- Manufacturer: Fender
- Period: 1963-1971

Construction
- Body type: Dreadnought
- Neck joint: Bolt-on

Woods
- Body: Sitka Spruce top Mahogany back and sides
- Neck: Maple
- Fretboard: Rosewood

Hardware
- Bridge: Rosewood

Colors available
- Natural, Sunburst

= Fender King =

American guitar model (1963-1971)

The Fender King guitar was a flat-top acoustic guitar introduced by the Fender company in 1963, designed by the influential German guitar builder/designer Roger Rossmeisl. The guitar was re-introduced in 1966 as the Fender Kingman, and discontinued in 1971. Fender King guitars were sequentially numbered and the number placed on the back of the guitar on a small metal plate.

As the name suggests the King was the top of Fender's nascent acoustic guitar line introduced in late 1963 as the folk boom took hold of the market. In its acoustic line the standard Fender bolt-on neck design was carried over from the company's popular array of electric guitars and basses. This unique configuration married a high quality neck more akin to a Fender electric guitar than a typical acoustic instrument attached to a standard sized acoustic dreadnought body. Due to this unusual configuration a "tone bar" (derisively termed a "broomstick") of aluminum had to be added through the body for structural rigidity. In 1965-66 the name "King" was changed to "Kingman" and finally discontinued with the entire critically derided and poorly selling acoustic line in 1971.

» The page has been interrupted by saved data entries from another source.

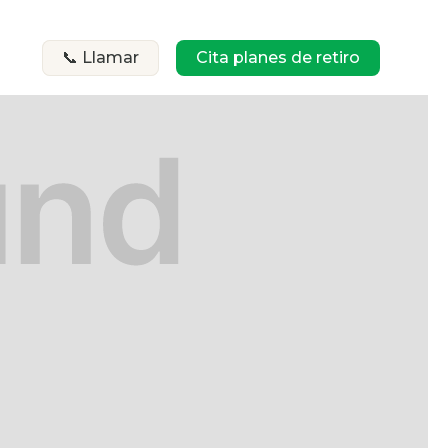
📞 Llamar
Cita planes de retiro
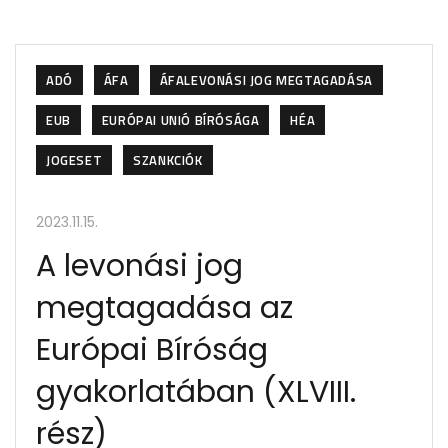
ADÓ
ÁFA
ÁFALEVONÁSI JOG MEGTAGADÁSA
EUB
EURÓPAI UNIÓ BÍRÓSÁGA
HÉA
JOGESET
SZANKCIÓK
2023.11.15.
A levonási jog
megtagadása az
Európai Bíróság
gyakorlatában (XLVIII.
rész)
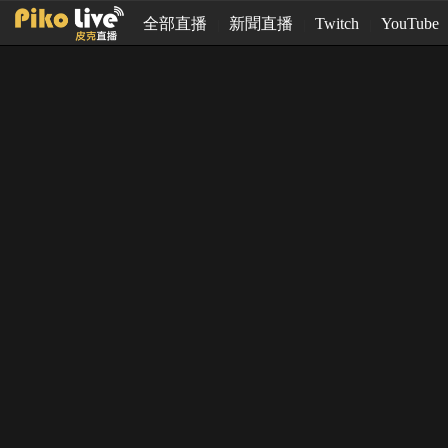
全部直播
新聞直播
Twitch
YouTube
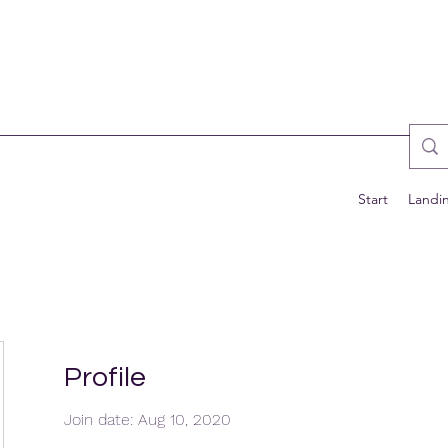
Start
Landi
Profile
Join date: Aug 10, 2020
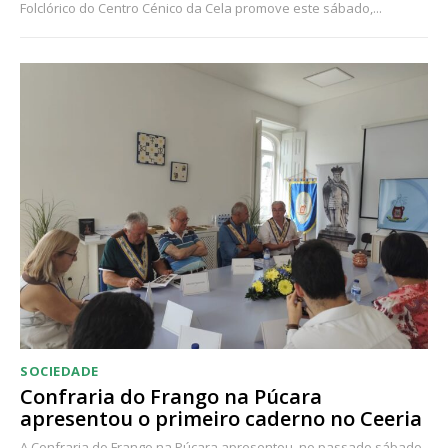
Folclórico do Centro Cénico da Cela promove este sábado,...
SOCIEDADE
Confraria do Frango na Púcara
apresentou o primeiro caderno no Ceeria
A Confraria do Frango na Púcara apresentou, no passado sábado,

The King was available in a variety of high quality woods including Brazilian Rosewood and later included in the bizarre "Wildwood" line of multi-colored dyed wood finishes offered by Fender at the time. The King/Kingman followed the standard Fender changes in neck inlays and hardware design changes which also help to date the instruments as serial numbers varied widely and offer little indication as to actual date of manufacture.